• [AIM] Reproduce everything from the line containing "phylum: Tracheophyta" down to the end of the entries, keeping every line unchanged.

^^^^

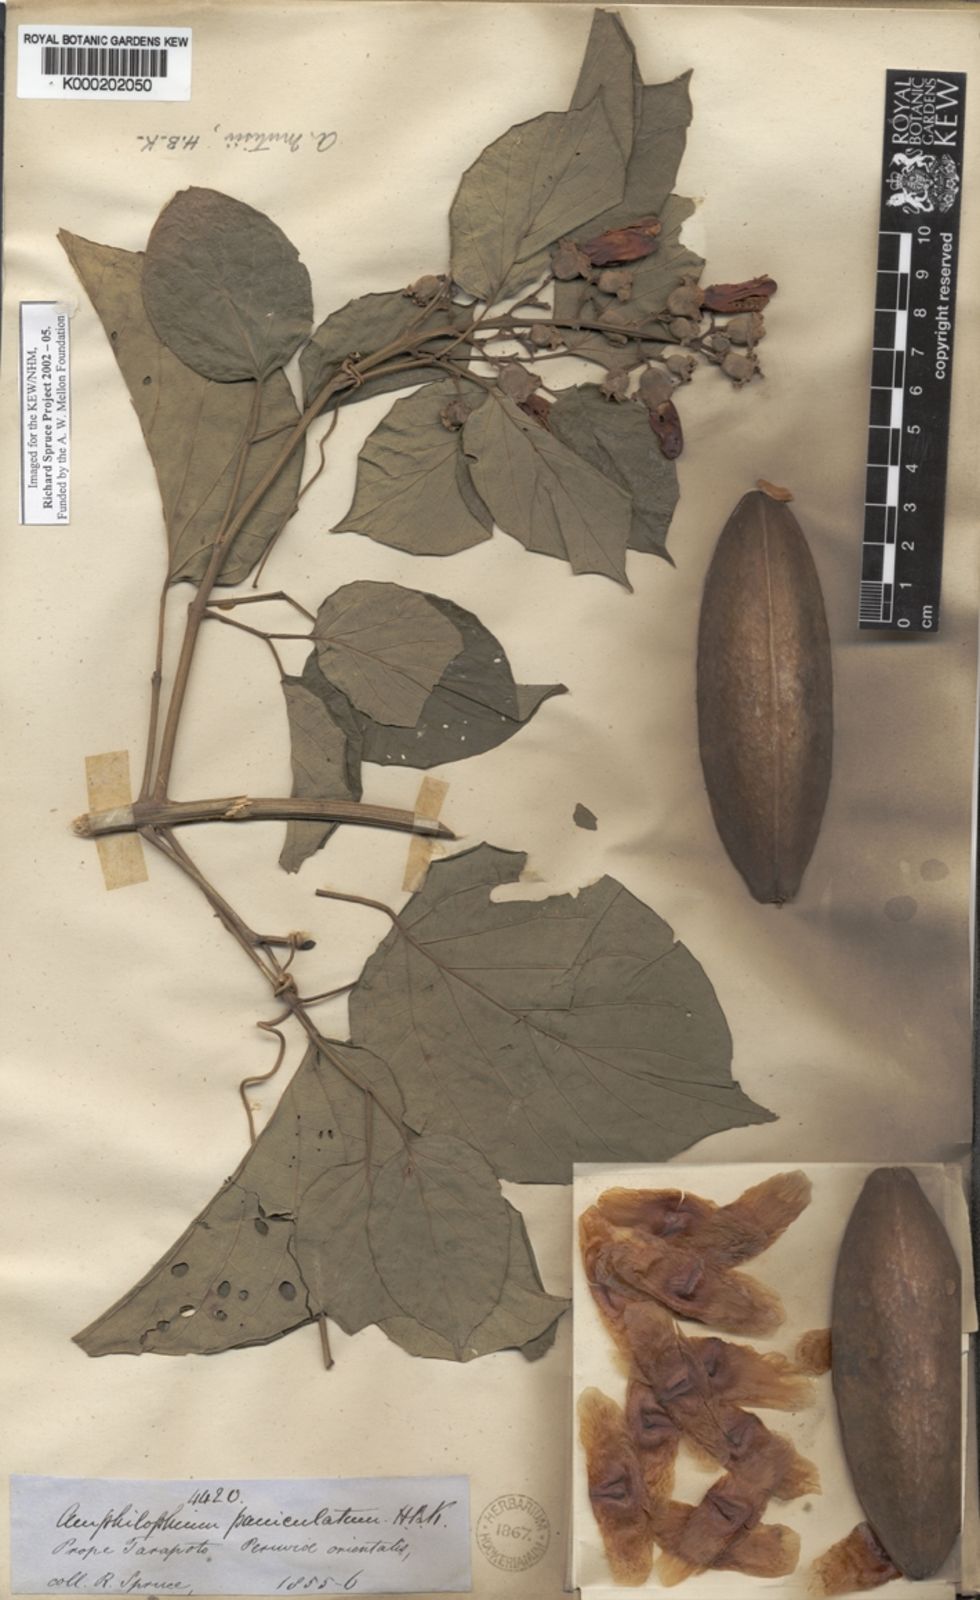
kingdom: Plantae
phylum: Tracheophyta
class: Magnoliopsida
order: Lamiales
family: Bignoniaceae
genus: Amphilophium
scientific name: Amphilophium paniculatum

^^^^

• [ANSWER TO THIS EXERCISE]
phylum: Tracheophyta
class: Magnoliopsida
order: Lamiales
family: Bignoniaceae
genus: Amphilophium
scientific name: Amphilophium paniculatum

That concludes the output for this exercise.